**FRAGMENTO DEL TEXTO:**
El deseo más noble y más
característicamente infantil es el deseo
de ser grande. Revela en el niño una sana inconformidad consigo mismo y con
lo que todavía no es. Un saberse “incompleto” o “inacabado” que lo impulsa, no
a no gustar de sí mismo, sino a querer llegar más allá de lo que hoy es. Los
adultos, en cambio, estamos propensos a desear ser niños justamente porque ya
no lo somos –mal que le pese a los pregoneros de nuestro “niño interior”. El
enredo comienza, sin embargo, cuando los adultos queremos tratar al niño como
si ya fuera grande, pretendiendo así “dar por ya hecho lo que de hacerse ha”
(María Zambrano, “La mediación del maestro”), renunciando así a nuestra
responsabilidad para con los pequeños.
Decía Freud, el inventor del
psicoanálisis, que sólo quien es capaz de compenetrarse con el alma infantil
puede ser educador, y que nosotros los adultos “no comprendemos a los niños
porque hemos dejado de comprender nuestra propia infancia”. Pero, ¿por qué nos
alejamos de tal modo de nuestra propia infancia? ¿Por qué olvidamos –o recordamos
pero en forma muy confusa- tantas experiencias sin embargo fundamentales de nuestra
niñez? Gracias a Freud también, conocemos la respuesta. Olvidamos nuestra
infancia más o menos del mismo modo, y por las mismas razones, que al despertar
solemos olvidar los sueños de la noche anterior (se ha demostrado que todas las
noches soñamos, aunque no lo recordemos). Y es que en esos sueños –al igual que
en nuestros recuerdos infantiles- se esconden deseos y emociones muy profundos que
muchas veces nos provocan rechazo o inquietud. Deseos y emociones que no nos atrevemos
a reconocer, y que contradicen la imagen ideal que nos hemos hecho de nosotros
mismos.

[Registros de datos]
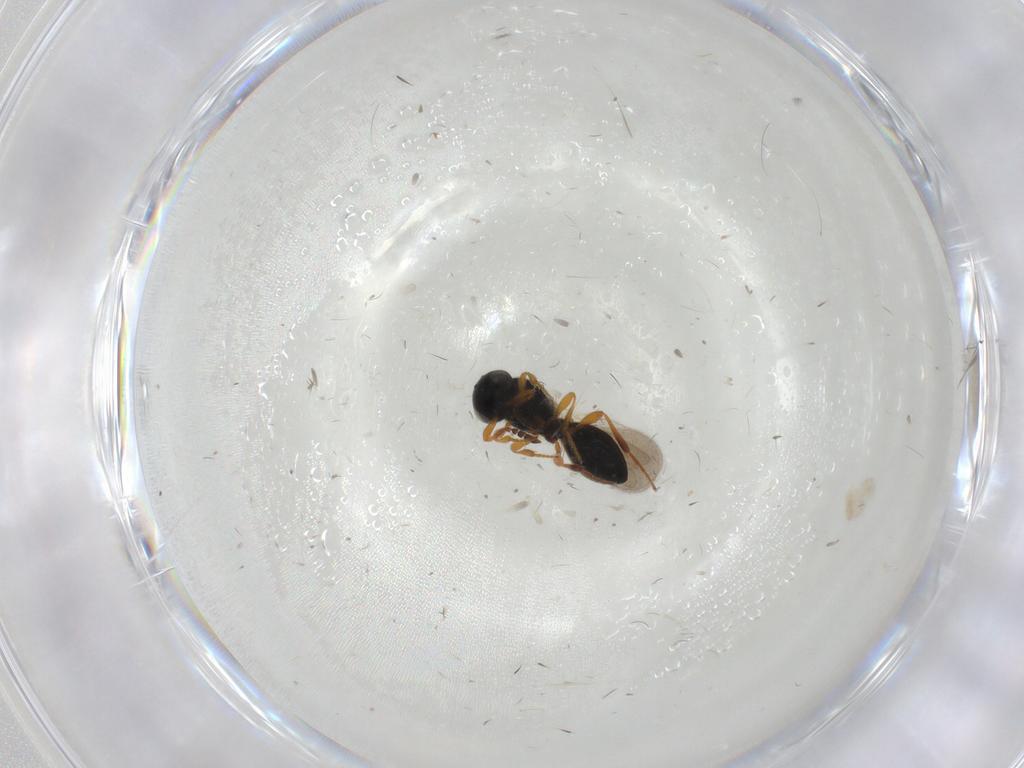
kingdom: Animalia
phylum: Arthropoda
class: Insecta
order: Hymenoptera
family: Platygastridae
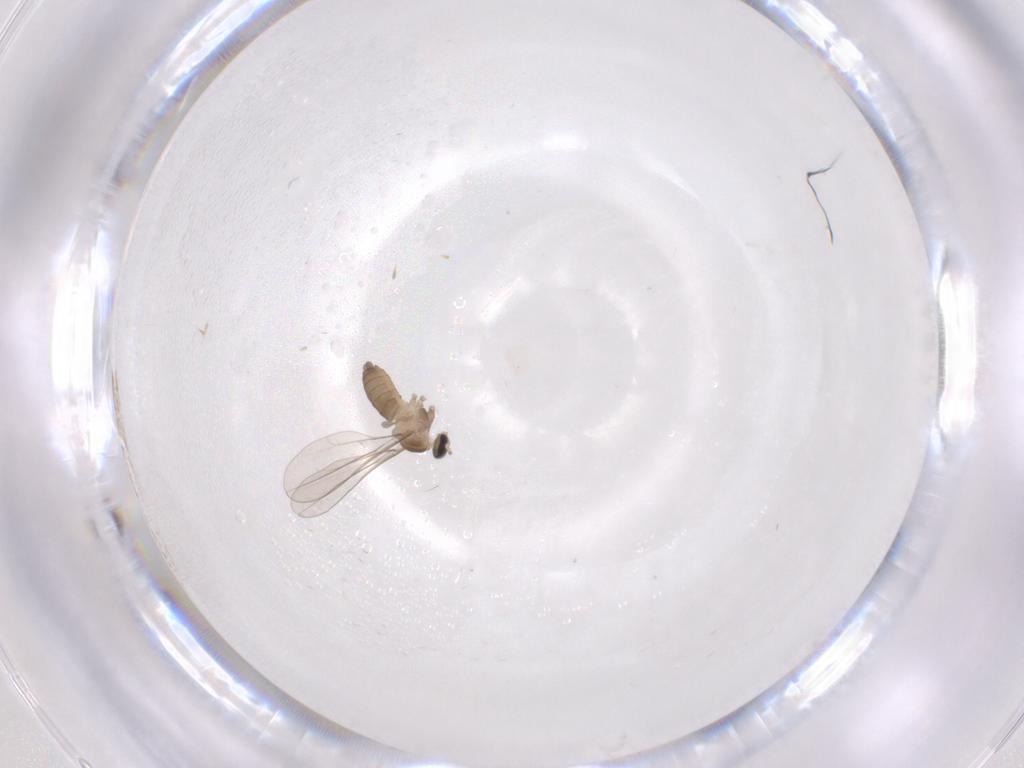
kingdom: Animalia
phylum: Arthropoda
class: Insecta
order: Diptera
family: Cecidomyiidae
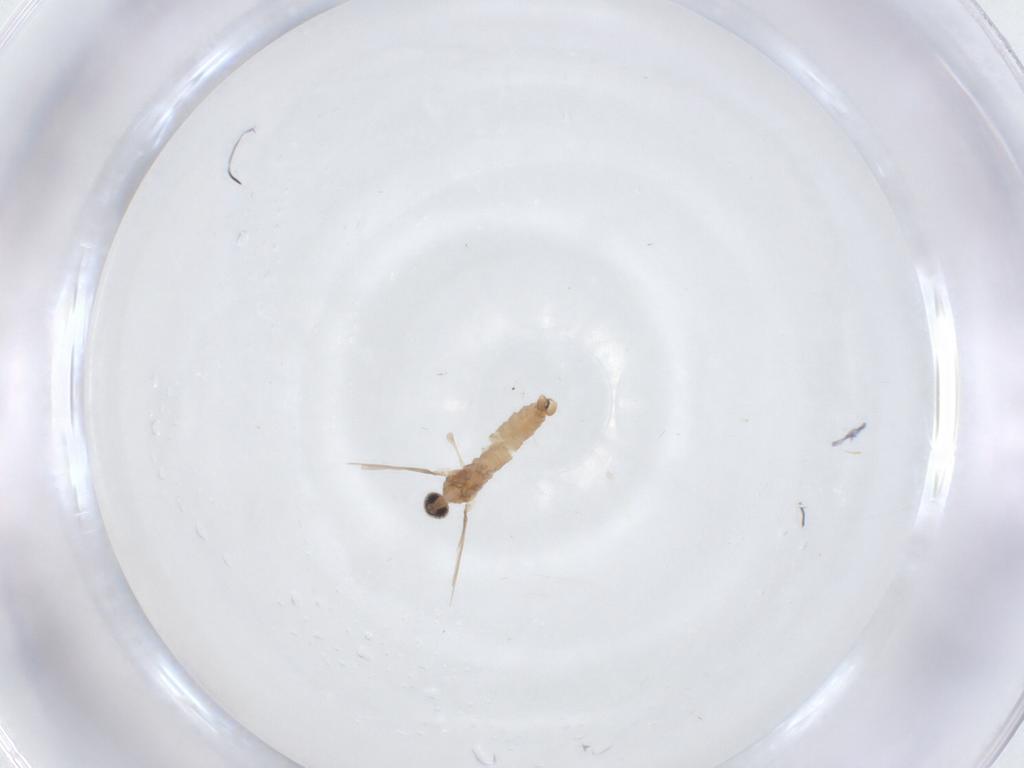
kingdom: Animalia
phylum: Arthropoda
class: Insecta
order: Diptera
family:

**CONSIGNA 1:**
¿Coinciden con el texto sobre la infancia las afirmaciones (a), (b) y (c)? Contesta sí o no a cada una y cita literalmente las palabras del texto que lo deciden.
(a) Olvidamos la infancia de un modo parecido a como olvidamos los sueños al despertar.
(b) El deseo de ser grande lleva al niño a no gustar de sí mismo.
(c) La frase «dar por ya hecho lo que de hacerse ha» se atribuye a Freud.
**CONSIGNA 2:** Prolonga el texto sobre la infancia a partir de su última oración.
Los registros provienen de una fuente distinta.

**RESPUESTA ESCRITA 1:**
(a) Sí: «Olvidamos nuestra infancia más o menos del mismo modo, y por las mismas razones, que al despertar solemos olvidar los sueños de la noche anterior».
(b) No: «lo impulsa, no a no gustar de sí mismo, sino a querer llegar más allá de lo que hoy es».
(c) No: «(María Zambrano, “La mediación del maestro”)».

**RESPUESTA ESCRITA 2:**
Es así como de adultos llegamos a
hacernos una imagen idealizada del niño como un querubín asexuado, incapaz de
sentir las mismas pasiones –buenas y malas- que cualquier ser humano. Y esa
imagen idealizada no nos permite “compenetrarnos” con los niños de carne y
hueso, tal y como realmente son (y no como nos gustaría imaginarlos). Compenetrarnos
y acompañarlos, desde nuestra posición de adultos, en sus pequeños y grandes
conflictos, dramas y aventuras. Entonces, cuando el niño no satisface nuestras
expectativas de pureza y bondad, nos sentimos perplejos o defraudados. Y cuando
menos pensamos ya le hemos encasquetado alguna de las etiquetas de moda (“hiperkinético”,
“autista”) y ¡a medicar se ha dicho! O simplemente nos desentendemos de él y lo
dejamos a la buena de Dios, a merced de una supuesta “libertad”.
En la actualidad, seguimos aferrándonos
a esta imagen idealizada del niño, sólo que ahora le sumamos los ideales de
“éxito” y de consumo propios de la época. Queremos verlo entonces como a
cualquier adulto de hoy: lleno de objetos y autosuficiente. Ahíto e
insatisfecho, a la vez.
En este contexto, lo mejor que podemos desearle a un niño es desearlo como niño que es y que va siendo. Ocupar el lugar de adultos que le dan la bienvenida a un mundo en el que no podemos hacer siempre lo que queremos, pero en el que en cambio siempre podemos querer lo que hagamos. O al menos intentarlo.